August 18th, 2014 at 3:43 am
I’d meant to lay a reading down of Action Comics that highlighted its nature in class warfare and how that never ended, in spite of cosmic level weirds hijacking the narrative, and don’t think I ever got around to it. Obviously this is at the root of Batman, Inc. as well, and right down to just Morrison’s way of describing in interviews, where he’s the guy who put the notion out there that Bruce is a rich white guy beating up poor colored mentally ill people, or going out his way to describe Dick Grayson as “working class”. (Small wonder he had little interest in telling the mother of all Tim Drake stories.) All his Kirby-hyperbole (Hy-Kirb-bole?) about viral campaigns and enemies within your timeline, your mind, invisible pharma making the whole world sick, hyper-adapters haunting your everything, are incredibly autobiographical. Sir Mo G. is on the inside. This is the virus. Mo G. was there all along, interviewing the Joker on the Six O’ Clock news.

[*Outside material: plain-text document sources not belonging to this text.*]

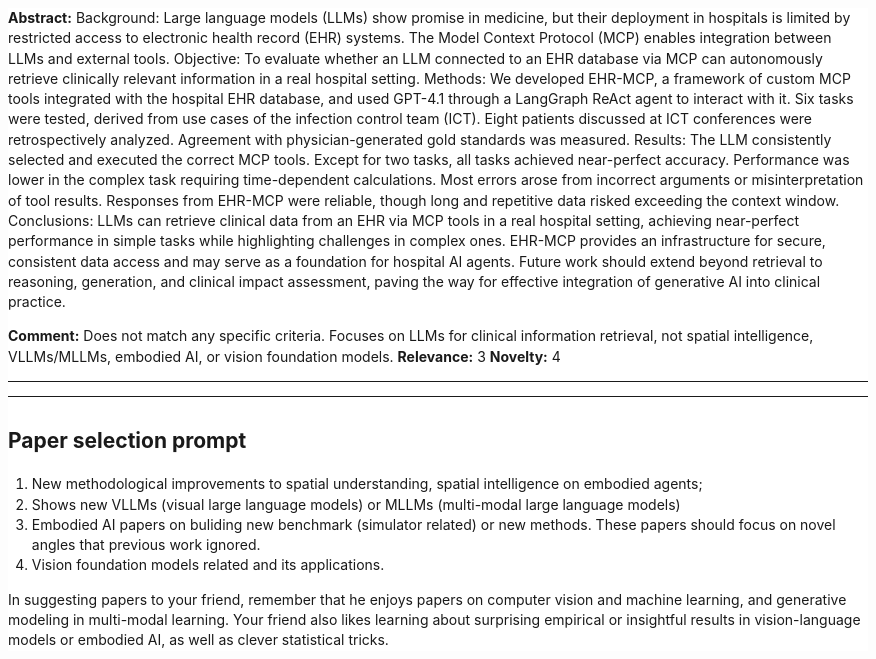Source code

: **Abstract:**  Background: Large language models (LLMs) show promise in medicine, but their deployment in hospitals is limited by restricted access to electronic health record (EHR) systems. The Model Context Protocol (MCP) enables integration between LLMs and external tools.   Objective: To evaluate whether an LLM connected to an EHR database via MCP can autonomously retrieve clinically relevant information in a real hospital setting.   Methods: We developed EHR-MCP, a framework of custom MCP tools integrated with the hospital EHR database, and used GPT-4.1 through a LangGraph ReAct agent to interact with it. Six tasks were tested, derived from use cases of the infection control team (ICT). Eight patients discussed at ICT conferences were retrospectively analyzed. Agreement with physician-generated gold standards was measured.   Results: The LLM consistently selected and executed the correct MCP tools. Except for two tasks, all tasks achieved near-perfect accuracy. Performance was lower in the complex task requiring time-dependent calculations. Most errors arose from incorrect arguments or misinterpretation of tool results. Responses from EHR-MCP were reliable, though long and repetitive data risked exceeding the context window.   Conclusions: LLMs can retrieve clinical data from an EHR via MCP tools in a real hospital setting, achieving near-perfect performance in simple tasks while highlighting challenges in complex ones. EHR-MCP provides an infrastructure for secure, consistent data access and may serve as a foundation for hospital AI agents. Future work should extend beyond retrieval to reasoning, generation, and clinical impact assessment, paving the way for effective integration of generative AI into clinical practice.

**Comment:** Does not match any specific criteria. Focuses on LLMs for clinical information retrieval, not spatial intelligence, VLLMs/MLLMs, embodied AI, or vision foundation models.
**Relevance:** 3
**Novelty:** 4

---


---

## Paper selection prompt
 1. New methodological improvements to spatial understanding, spatial intelligence on embodied agents;
 2. Shows new VLLMs (visual large language models) or MLLMs (multi-modal large language models)
 3. Embodied AI papers on buliding new benchmark (simulator related) or new methods. These papers should focus on novel angles that previous work ignored.
 4. Vision foundation models related and its applications.

 In suggesting papers to your friend, remember that he enjoys papers on computer vision and machine learning, and generative modeling in multi-modal learning.
 Your friend also likes learning about surprising empirical or insightful results in vision-language models or embodied AI, as well as clever statistical tricks.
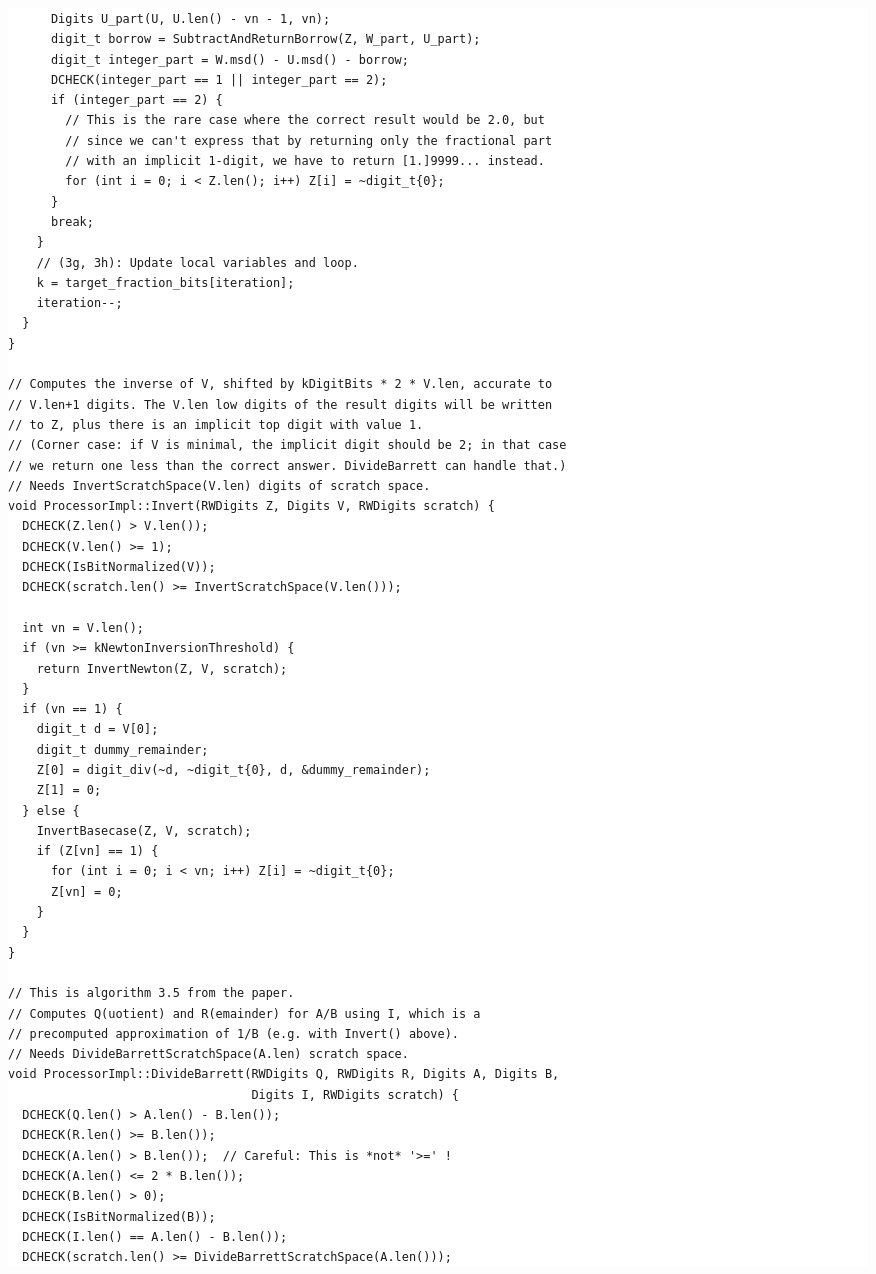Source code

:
 ```
      Digits U_part(U, U.len() - vn - 1, vn);
      digit_t borrow = SubtractAndReturnBorrow(Z, W_part, U_part);
      digit_t integer_part = W.msd() - U.msd() - borrow;
      DCHECK(integer_part == 1 || integer_part == 2);
      if (integer_part == 2) {
        // This is the rare case where the correct result would be 2.0, but
        // since we can't express that by returning only the fractional part
        // with an implicit 1-digit, we have to return [1.]9999... instead.
        for (int i = 0; i < Z.len(); i++) Z[i] = ~digit_t{0};
      }
      break;
    }
    // (3g, 3h): Update local variables and loop.
    k = target_fraction_bits[iteration];
    iteration--;
  }
}

// Computes the inverse of V, shifted by kDigitBits * 2 * V.len, accurate to
// V.len+1 digits. The V.len low digits of the result digits will be written
// to Z, plus there is an implicit top digit with value 1.
// (Corner case: if V is minimal, the implicit digit should be 2; in that case
// we return one less than the correct answer. DivideBarrett can handle that.)
// Needs InvertScratchSpace(V.len) digits of scratch space.
void ProcessorImpl::Invert(RWDigits Z, Digits V, RWDigits scratch) {
  DCHECK(Z.len() > V.len());
  DCHECK(V.len() >= 1);
  DCHECK(IsBitNormalized(V));
  DCHECK(scratch.len() >= InvertScratchSpace(V.len()));

  int vn = V.len();
  if (vn >= kNewtonInversionThreshold) {
    return InvertNewton(Z, V, scratch);
  }
  if (vn == 1) {
    digit_t d = V[0];
    digit_t dummy_remainder;
    Z[0] = digit_div(~d, ~digit_t{0}, d, &dummy_remainder);
    Z[1] = 0;
  } else {
    InvertBasecase(Z, V, scratch);
    if (Z[vn] == 1) {
      for (int i = 0; i < vn; i++) Z[i] = ~digit_t{0};
      Z[vn] = 0;
    }
  }
}

// This is algorithm 3.5 from the paper.
// Computes Q(uotient) and R(emainder) for A/B using I, which is a
// precomputed approximation of 1/B (e.g. with Invert() above).
// Needs DivideBarrettScratchSpace(A.len) scratch space.
void ProcessorImpl::DivideBarrett(RWDigits Q, RWDigits R, Digits A, Digits B,
                                  Digits I, RWDigits scratch) {
  DCHECK(Q.len() > A.len() - B.len());
  DCHECK(R.len() >= B.len());
  DCHECK(A.len() > B.len());  // Careful: This is *not* '>=' !
  DCHECK(A.len() <= 2 * B.len());
  DCHECK(B.len() > 0);
  DCHECK(IsBitNormalized(B));
  DCHECK(I.len() == A.len() - B.len());
  DCHECK(scratch.len() >= DivideBarrettScratchSpace(A.len()));

```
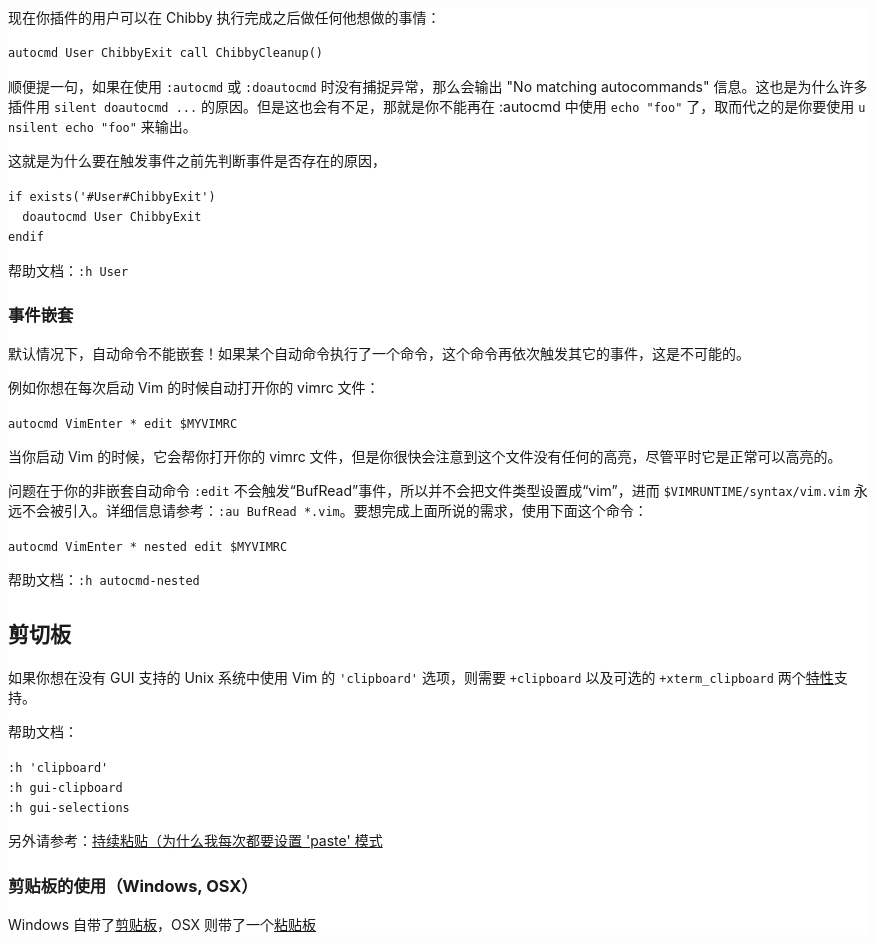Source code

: 现在你插件的用户可以在 Chibby 执行完成之后做任何他想做的事情：

```vim
autocmd User ChibbyExit call ChibbyCleanup()
```

顺便提一句，如果在使用 `:autocmd` 或 `:doautocmd` 时没有捕捉异常，那么会输出 "No matching autocommands" 信息。这也是为什么许多插件用 `silent doautocmd ...` 的原因。但是这也会有不足，那就是你不能再在 :autocmd 中使用 `echo "foo"` 了，取而代之的是你要使用 `unsilent echo "foo"` 来输出。

这就是为什么要在触发事件之前先判断事件是否存在的原因，

```vim
if exists('#User#ChibbyExit')
  doautocmd User ChibbyExit
endif
```

帮助文档：`:h User`

### 事件嵌套

默认情况下，自动命令不能嵌套！如果某个自动命令执行了一个命令，这个命令再依次触发其它的事件，这是不可能的。

例如你想在每次启动 Vim 的时候自动打开你的 vimrc 文件：

```vim
autocmd VimEnter * edit $MYVIMRC
```

当你启动 Vim 的时候，它会帮你打开你的 vimrc 文件，但是你很快会注意到这个文件没有任何的高亮，尽管平时它是正常可以高亮的。

问题在于你的非嵌套自动命令 `:edit` 不会触发“BufRead”事件，所以并不会把文件类型设置成“vim”，进而 `$VIMRUNTIME/syntax/vim.vim` 永远不会被引入。详细信息请参考：`:au BufRead *.vim`。要想完成上面所说的需求，使用下面这个命令：

```vim
autocmd VimEnter * nested edit $MYVIMRC
```

帮助文档：`:h autocmd-nested`

## 剪切板

如果你想在没有 GUI 支持的 Unix 系统中使用 Vim 的 `'clipboard'` 选项，则需要 `+clipboard` 以及可选的 `+xterm_clipboard` 两个[特性](#what-kind-of-vim-am-i-running)支持。

帮助文档：

```vim
:h 'clipboard'
:h gui-clipboard
:h gui-selections
```

另外请参考：[持续粘贴（为什么我每次都要设置 'paste' 模式](#持续粘贴为什么我每次都要设置-paste-模式)

### 剪贴板的使用（Windows, OSX）

Windows 自带了[剪贴板](<https://msdn.microsoft.com/en-us/library/windows/desktop/ms649012(v=vs.85).aspx>)，OSX 则带了一个[粘贴板](https://developer.apple.com/library/mac/documentation/Cocoa/Conceptual/PasteboardGuide106/Introduction/Introduction.html#//apple_ref/doc/uid/TP40008100-SW1)

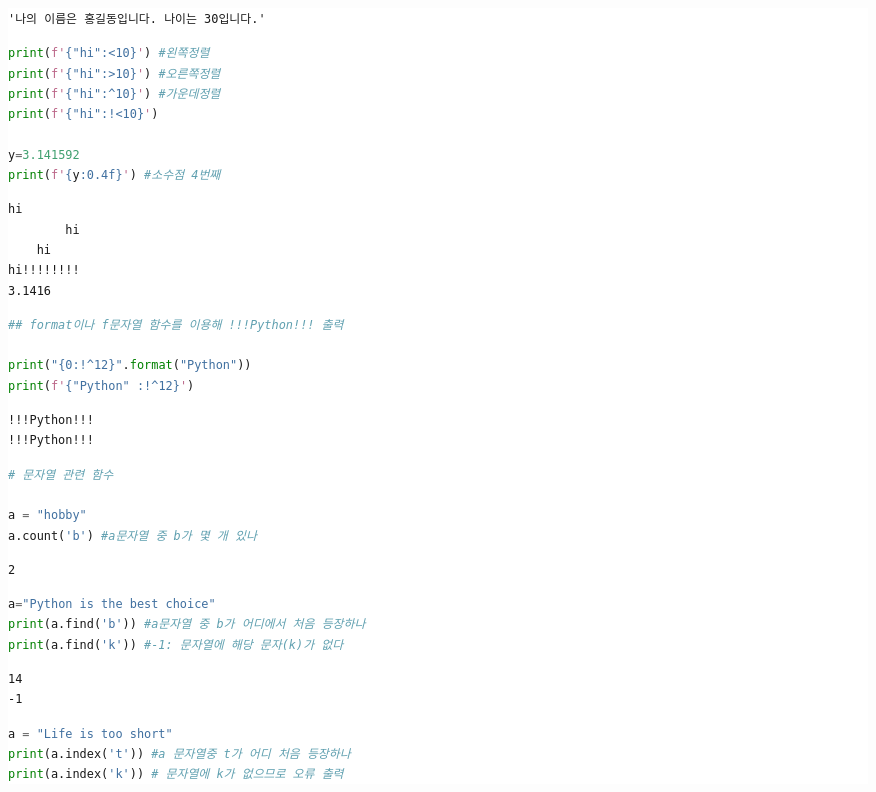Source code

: 


    '나의 이름은 홍길동입니다. 나이는 30입니다.'




```python
print(f'{"hi":<10}') #왼쪽정렬
print(f'{"hi":>10}') #오른쪽정렬
print(f'{"hi":^10}') #가운데정렬
print(f'{"hi":!<10}')

y=3.141592
print(f'{y:0.4f}') #소수점 4번째
```

    hi        
            hi
        hi    
    hi!!!!!!!!
    3.1416
    


```python
## format이나 f문자열 함수를 이용해 !!!Python!!! 출력

print("{0:!^12}".format("Python"))
print(f'{"Python" :!^12}')
```

    !!!Python!!!
    !!!Python!!!
    


```python
# 문자열 관련 함수

a = "hobby"
a.count('b') #a문자열 중 b가 몇 개 있나
```




    2




```python
a="Python is the best choice"
print(a.find('b')) #a문자열 중 b가 어디에서 처음 등장하나
print(a.find('k')) #-1: 문자열에 해당 문자(k)가 없다
```

    14
    -1
    


```python
a = "Life is too short"
print(a.index('t')) #a 문자열중 t가 어디 처음 등장하나
print(a.index('k')) # 문자열에 k가 없으므로 오류 출력
```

So it’s come to mind in this post-bazaar recovery Sunday that it’s bound to come up in more obvious ways besides the very hyper (thanks for planting more words in my brain, biocapitalism) way Ultra Comics will psi into our brains – and that’s in the form of Charlton Pax Americana, where Blue Beetle is effectively “The Capitalist Superhero” and The Question will be going completely prismatic (and probably anti-Rand) the way his Superman is so purely Anti-Nietzsche. Which obviously tracks with where he aimed Global Peace Montoya and the Rainbow Superman Squad – the brotherhood of Repeating Spandex Savior Memes. The spiral dynamics beat is probably incorporated right into the rainbow Rolodex of Universes on the sidebar of The Multiversity cover. In a world of haves and have-nots, it’s good to be a have, and Talia’s the Red Queen. And Moz has been Knighted! Knight takes Rook!
We’re all hyper-adapters. And god help me, I need superheroes to explain all this shit to me more clearly.
August 21st, 2014 at 6:14 pm
Must say reading through all these comments is legitimately fascinating. Final Crisis came out when I was in my final year of high school and my first time reading comics as they came out were basically Sinestro Corps Wars and Annihilation (although I enjoyed GotG I personally thought Abnett and Lanning’s Nova run was the more consistently enjoyable). Only comic internet I was aware of for years were 4thletter and the isb.
These past 6 years I’ve been both reading what’s been coming out and slowly making my way through all these series you’ve all read ages ago for the first time and having it all be new to me. Hell a good chunk of my entire comic reading experience has been made up of me grappling with my opinion of Geoff Johns (going from die hard fan to less enthused fan to bitterly hating the man to merely accepting him and deciding to only read him if he’s working on something like Superman).
I should cut this short as I’m more of a talker than a writer, but just wanted to let ya know how much I appreciate a lot of what you ‘oldsters’ (:P) do. Even if sometimes the stuff you type can seem utterly alien to me there’s never been a time when I didn’t have to stop and think about what I read because of it.